**Stored data entries:**
>> begin
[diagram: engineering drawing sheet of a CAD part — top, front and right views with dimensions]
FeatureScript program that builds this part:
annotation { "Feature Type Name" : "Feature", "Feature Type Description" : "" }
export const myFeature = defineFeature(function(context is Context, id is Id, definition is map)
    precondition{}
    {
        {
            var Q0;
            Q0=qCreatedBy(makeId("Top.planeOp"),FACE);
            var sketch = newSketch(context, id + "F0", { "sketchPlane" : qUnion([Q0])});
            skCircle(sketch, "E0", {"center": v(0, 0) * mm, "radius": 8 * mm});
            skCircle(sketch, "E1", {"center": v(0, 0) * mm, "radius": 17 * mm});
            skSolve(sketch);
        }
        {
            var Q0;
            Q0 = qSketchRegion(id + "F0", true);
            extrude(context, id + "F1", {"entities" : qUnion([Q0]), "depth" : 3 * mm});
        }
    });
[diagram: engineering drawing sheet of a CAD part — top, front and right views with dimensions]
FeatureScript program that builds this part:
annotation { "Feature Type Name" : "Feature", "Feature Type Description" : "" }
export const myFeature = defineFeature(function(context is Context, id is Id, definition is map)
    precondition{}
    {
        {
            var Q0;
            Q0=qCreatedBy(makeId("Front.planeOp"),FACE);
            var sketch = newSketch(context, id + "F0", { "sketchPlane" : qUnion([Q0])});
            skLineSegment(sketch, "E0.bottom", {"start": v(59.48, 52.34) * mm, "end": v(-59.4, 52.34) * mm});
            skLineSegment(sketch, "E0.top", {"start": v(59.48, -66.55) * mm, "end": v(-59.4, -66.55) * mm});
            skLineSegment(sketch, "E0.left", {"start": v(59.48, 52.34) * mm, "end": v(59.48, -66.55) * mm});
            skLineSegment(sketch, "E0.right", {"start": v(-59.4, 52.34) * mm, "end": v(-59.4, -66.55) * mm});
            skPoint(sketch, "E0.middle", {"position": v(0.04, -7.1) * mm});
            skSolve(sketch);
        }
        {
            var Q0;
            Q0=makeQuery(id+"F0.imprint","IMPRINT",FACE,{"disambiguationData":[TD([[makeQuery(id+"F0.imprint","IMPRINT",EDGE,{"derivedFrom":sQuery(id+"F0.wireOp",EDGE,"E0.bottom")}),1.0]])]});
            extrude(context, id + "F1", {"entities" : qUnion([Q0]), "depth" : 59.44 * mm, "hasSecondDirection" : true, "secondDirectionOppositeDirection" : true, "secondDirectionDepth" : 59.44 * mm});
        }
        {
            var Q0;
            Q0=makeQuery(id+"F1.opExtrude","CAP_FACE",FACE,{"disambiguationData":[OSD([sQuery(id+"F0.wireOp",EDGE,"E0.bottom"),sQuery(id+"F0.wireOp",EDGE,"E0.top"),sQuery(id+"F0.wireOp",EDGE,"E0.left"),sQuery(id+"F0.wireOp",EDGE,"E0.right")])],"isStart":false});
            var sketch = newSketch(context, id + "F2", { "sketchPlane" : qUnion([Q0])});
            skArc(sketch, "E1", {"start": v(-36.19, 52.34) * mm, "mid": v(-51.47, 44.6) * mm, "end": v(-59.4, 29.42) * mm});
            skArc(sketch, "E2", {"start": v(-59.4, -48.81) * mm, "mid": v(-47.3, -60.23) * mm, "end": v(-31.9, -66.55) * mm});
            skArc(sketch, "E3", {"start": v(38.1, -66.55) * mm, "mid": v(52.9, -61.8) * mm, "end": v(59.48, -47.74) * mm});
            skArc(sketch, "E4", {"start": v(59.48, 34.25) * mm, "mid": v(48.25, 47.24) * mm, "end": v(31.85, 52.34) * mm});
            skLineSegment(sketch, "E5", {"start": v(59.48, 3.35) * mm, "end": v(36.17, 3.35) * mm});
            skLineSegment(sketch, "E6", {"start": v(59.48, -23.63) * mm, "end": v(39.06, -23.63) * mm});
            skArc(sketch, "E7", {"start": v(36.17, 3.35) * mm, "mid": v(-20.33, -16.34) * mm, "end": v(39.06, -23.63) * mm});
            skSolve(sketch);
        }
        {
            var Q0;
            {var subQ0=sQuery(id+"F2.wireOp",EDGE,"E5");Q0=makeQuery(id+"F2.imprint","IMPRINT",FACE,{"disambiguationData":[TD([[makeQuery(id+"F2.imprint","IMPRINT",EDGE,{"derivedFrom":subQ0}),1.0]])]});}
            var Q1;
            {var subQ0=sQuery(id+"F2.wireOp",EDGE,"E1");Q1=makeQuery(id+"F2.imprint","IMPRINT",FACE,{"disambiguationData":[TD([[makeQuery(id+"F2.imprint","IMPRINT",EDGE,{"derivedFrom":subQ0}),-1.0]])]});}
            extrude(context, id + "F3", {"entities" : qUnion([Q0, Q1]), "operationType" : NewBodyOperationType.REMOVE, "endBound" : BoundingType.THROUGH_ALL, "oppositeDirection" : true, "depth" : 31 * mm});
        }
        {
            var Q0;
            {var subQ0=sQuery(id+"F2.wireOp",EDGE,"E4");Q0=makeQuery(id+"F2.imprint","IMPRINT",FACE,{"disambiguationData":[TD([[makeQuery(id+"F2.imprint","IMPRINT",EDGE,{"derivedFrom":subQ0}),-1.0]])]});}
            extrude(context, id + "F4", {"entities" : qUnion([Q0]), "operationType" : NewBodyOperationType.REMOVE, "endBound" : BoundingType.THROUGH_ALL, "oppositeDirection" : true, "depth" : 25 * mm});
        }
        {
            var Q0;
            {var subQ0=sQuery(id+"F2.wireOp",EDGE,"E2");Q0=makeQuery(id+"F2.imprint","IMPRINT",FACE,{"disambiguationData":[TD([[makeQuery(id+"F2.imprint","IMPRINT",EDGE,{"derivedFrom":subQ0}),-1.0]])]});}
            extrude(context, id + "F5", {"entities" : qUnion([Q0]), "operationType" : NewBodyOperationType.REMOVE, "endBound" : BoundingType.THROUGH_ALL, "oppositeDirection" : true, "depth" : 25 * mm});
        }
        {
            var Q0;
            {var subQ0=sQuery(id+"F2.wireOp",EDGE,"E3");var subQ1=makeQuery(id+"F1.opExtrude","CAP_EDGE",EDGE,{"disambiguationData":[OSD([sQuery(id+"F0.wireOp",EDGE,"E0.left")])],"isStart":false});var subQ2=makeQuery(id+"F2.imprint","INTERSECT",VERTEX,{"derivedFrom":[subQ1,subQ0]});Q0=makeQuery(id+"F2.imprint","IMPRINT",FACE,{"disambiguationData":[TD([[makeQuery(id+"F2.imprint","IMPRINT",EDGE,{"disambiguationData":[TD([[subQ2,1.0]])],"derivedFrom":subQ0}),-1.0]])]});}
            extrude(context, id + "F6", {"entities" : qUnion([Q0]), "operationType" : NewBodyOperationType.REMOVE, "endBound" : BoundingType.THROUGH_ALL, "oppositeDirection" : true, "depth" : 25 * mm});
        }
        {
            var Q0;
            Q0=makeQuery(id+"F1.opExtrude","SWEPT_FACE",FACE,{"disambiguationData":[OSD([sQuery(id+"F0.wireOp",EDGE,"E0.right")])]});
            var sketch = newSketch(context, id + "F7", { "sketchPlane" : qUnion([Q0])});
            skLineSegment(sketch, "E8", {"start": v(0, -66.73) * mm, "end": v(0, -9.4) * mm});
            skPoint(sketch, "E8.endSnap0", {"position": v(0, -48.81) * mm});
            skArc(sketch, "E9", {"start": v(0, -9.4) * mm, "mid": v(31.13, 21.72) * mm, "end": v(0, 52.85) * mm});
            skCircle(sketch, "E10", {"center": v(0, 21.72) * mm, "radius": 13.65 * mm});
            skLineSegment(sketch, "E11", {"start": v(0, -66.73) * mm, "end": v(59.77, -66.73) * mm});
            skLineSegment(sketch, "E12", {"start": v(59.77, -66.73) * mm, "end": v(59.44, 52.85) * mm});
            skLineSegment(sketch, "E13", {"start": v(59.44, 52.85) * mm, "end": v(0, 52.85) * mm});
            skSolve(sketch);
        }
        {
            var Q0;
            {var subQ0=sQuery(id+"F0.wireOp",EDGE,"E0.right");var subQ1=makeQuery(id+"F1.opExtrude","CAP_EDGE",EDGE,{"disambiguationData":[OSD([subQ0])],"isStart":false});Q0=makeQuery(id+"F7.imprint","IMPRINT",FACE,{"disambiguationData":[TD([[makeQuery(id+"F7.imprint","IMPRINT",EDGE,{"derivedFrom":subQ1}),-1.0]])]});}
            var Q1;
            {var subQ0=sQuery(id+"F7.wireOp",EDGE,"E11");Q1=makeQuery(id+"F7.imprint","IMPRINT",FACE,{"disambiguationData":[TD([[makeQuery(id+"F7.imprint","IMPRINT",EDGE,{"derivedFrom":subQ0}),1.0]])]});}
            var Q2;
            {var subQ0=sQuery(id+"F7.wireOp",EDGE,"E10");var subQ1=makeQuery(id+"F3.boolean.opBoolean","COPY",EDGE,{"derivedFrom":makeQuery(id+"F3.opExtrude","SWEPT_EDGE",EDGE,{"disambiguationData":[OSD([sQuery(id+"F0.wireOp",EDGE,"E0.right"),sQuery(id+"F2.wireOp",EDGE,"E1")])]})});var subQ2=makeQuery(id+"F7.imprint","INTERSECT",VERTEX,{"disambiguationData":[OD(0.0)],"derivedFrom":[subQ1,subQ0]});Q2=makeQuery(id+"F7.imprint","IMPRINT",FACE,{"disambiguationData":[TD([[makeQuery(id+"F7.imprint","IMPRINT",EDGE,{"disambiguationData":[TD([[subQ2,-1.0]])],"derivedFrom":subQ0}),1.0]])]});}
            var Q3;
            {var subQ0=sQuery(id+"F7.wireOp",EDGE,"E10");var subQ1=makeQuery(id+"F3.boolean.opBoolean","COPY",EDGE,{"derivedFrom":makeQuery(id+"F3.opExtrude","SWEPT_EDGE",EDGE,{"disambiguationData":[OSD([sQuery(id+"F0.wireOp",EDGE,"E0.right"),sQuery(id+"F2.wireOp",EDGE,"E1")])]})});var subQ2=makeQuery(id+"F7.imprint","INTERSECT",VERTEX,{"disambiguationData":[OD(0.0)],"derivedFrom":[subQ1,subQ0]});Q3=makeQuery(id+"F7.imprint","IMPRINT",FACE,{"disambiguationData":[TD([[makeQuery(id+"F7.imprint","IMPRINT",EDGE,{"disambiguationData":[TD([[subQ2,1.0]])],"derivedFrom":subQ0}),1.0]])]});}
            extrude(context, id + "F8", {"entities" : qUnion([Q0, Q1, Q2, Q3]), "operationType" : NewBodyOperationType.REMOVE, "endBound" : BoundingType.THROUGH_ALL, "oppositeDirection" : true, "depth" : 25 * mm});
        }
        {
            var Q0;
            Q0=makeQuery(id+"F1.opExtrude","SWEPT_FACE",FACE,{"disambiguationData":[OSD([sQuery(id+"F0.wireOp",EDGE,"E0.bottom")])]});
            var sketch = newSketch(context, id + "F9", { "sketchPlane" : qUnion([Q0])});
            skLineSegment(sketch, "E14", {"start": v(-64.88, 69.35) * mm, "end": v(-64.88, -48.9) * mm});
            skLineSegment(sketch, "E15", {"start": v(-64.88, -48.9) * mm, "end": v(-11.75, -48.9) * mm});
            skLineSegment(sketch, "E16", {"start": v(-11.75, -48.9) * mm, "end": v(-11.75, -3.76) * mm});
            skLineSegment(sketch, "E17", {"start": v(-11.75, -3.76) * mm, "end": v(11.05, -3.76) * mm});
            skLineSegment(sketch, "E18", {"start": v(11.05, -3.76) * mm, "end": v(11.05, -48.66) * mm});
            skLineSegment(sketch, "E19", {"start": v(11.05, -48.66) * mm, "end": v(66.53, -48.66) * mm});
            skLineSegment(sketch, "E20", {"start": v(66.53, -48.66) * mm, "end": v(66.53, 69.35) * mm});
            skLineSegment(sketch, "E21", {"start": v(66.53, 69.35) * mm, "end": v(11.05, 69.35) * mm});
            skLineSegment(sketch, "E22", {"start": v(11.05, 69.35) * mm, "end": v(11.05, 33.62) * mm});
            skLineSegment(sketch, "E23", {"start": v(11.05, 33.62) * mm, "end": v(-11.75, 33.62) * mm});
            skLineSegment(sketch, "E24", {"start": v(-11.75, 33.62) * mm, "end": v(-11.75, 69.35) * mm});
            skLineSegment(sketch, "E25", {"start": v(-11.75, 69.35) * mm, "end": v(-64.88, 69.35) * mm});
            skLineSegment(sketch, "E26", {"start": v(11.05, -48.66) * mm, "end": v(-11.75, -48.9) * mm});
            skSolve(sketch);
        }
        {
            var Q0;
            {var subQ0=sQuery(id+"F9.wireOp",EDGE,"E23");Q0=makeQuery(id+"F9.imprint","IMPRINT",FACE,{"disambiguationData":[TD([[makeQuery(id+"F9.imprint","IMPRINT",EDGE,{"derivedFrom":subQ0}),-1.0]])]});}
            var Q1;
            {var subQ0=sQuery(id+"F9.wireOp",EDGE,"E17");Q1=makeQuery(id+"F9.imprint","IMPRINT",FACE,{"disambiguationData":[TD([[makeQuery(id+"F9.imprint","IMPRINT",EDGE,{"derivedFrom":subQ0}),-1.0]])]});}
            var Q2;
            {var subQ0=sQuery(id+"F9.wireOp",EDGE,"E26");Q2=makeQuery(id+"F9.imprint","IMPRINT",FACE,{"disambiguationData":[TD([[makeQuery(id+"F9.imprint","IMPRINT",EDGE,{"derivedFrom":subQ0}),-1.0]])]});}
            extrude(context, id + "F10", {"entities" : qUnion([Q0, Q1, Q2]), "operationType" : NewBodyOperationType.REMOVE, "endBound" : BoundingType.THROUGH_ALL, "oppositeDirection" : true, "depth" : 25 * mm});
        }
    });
>> end
**Set problem:** Rewrite the items from their start through the line containing "Q0 = qSketchRegion(id", changing "radius" to "diameter" and keeping everything else the same.

**Result for this exercise:**
[diagram: engineering drawing sheet of a CAD part — top, front and right views with dimensions]
FeatureScript program that builds this part:
annotation { "Feature Type Name" : "Feature", "Feature Type Description" : "" }
export const myFeature = defineFeature(function(context is Context, id is Id, definition is map)
    precondition{}
    {
        {
            var Q0;
            Q0=qCreatedBy(makeId("Top.planeOp"),FACE);
            var sketch = newSketch(context, id + "F0", { "sketchPlane" : qUnion([Q0])});
            skCircle(sketch, "E0", {"center": v(0, 0) * mm, "diameter": 8 * mm});
            skCircle(sketch, "E1", {"center": v(0, 0) * mm, "diameter": 17 * mm});
            skSolve(sketch);
        }
        {
            var Q0;
            Q0 = qSketchRegion(id + "F0", true);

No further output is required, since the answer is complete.